The reason why i started this blog was because i was at a phase in my life where i needed to write to mourn the loss of a love. I took the direct link down from instagram after a while because it felt too personal and private to share with the world. A few days ago, i completely removed the link from my tumblr page.
See, this isn't me. I only write when i feel absolutely broken and devastated and need an outlet to vent. Most of the time, i'm perfectly happy and pre-occupied with other matters. But recently, i couldn't reconcile both versions of myself anymore. I stopped writing, both in my personal diary and here, because it felt so toxic just to keep revisiting all these old feelings. Healing isn't linear, but i can feel myself recovering from the trauma and pain. It doesn't help to keep picking at the scab to inspect the wound underneath.
I don't know how accurate the page visits on blogger is, but if it is - i don't know how and why but people still consistently read what i post. Not only from Singapore but all over the world.

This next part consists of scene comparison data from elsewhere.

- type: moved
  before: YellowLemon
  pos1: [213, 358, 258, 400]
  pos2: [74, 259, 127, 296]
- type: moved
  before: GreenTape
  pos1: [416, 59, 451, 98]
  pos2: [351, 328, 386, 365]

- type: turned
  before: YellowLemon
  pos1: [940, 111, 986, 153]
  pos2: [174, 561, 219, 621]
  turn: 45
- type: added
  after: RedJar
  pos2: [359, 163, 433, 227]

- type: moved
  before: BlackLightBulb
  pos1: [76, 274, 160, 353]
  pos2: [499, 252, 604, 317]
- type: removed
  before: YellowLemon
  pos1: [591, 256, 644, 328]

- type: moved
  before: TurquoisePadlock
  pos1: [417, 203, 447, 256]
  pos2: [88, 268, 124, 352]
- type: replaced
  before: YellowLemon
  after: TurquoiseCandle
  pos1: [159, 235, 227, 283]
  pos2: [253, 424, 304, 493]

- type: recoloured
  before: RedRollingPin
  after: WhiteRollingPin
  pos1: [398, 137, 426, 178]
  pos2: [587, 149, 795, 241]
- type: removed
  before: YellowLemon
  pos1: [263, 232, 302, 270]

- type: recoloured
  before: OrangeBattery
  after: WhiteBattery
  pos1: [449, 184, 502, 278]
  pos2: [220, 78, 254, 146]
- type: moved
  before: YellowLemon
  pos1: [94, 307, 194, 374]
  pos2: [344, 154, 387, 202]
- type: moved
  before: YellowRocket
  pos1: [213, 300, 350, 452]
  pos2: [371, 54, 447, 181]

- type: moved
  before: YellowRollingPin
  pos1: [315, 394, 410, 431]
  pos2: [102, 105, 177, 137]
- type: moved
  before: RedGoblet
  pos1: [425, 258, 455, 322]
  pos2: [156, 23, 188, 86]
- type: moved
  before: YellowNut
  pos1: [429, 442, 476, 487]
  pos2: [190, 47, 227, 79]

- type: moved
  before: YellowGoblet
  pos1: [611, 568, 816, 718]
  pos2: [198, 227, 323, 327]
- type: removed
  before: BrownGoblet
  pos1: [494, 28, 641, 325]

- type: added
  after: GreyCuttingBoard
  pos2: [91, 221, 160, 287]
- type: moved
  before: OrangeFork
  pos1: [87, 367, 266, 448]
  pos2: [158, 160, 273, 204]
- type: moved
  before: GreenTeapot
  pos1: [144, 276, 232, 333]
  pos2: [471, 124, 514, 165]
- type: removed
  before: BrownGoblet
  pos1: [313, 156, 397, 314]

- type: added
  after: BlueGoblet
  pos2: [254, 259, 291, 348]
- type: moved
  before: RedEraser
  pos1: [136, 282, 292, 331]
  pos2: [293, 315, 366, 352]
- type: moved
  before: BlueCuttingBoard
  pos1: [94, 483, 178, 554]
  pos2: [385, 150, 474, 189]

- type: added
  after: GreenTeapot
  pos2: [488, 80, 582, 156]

Which is a bit confusing; i don't know anyone in Russia or Germany currently but still, it's nice to know that someone's at the receiving end of what i'm writing. When it first happened, i read so many thought catalogue articles and random blogs about other people who have gone through the same thing. It helped to normalise what i was feeling. If what i wrote brought comfort to even just one person, i'm thankful.
But as always, eternally grateful to God for His love and grace. Never once have i felt completely alone or helpless - be it needing someone to talk to at 3am when i was drowning in waves of sadness or just good company to get my mind off everything.
I probably won't come back here anymore, i'll leave this as a memento of the love i once fought so fiercely for.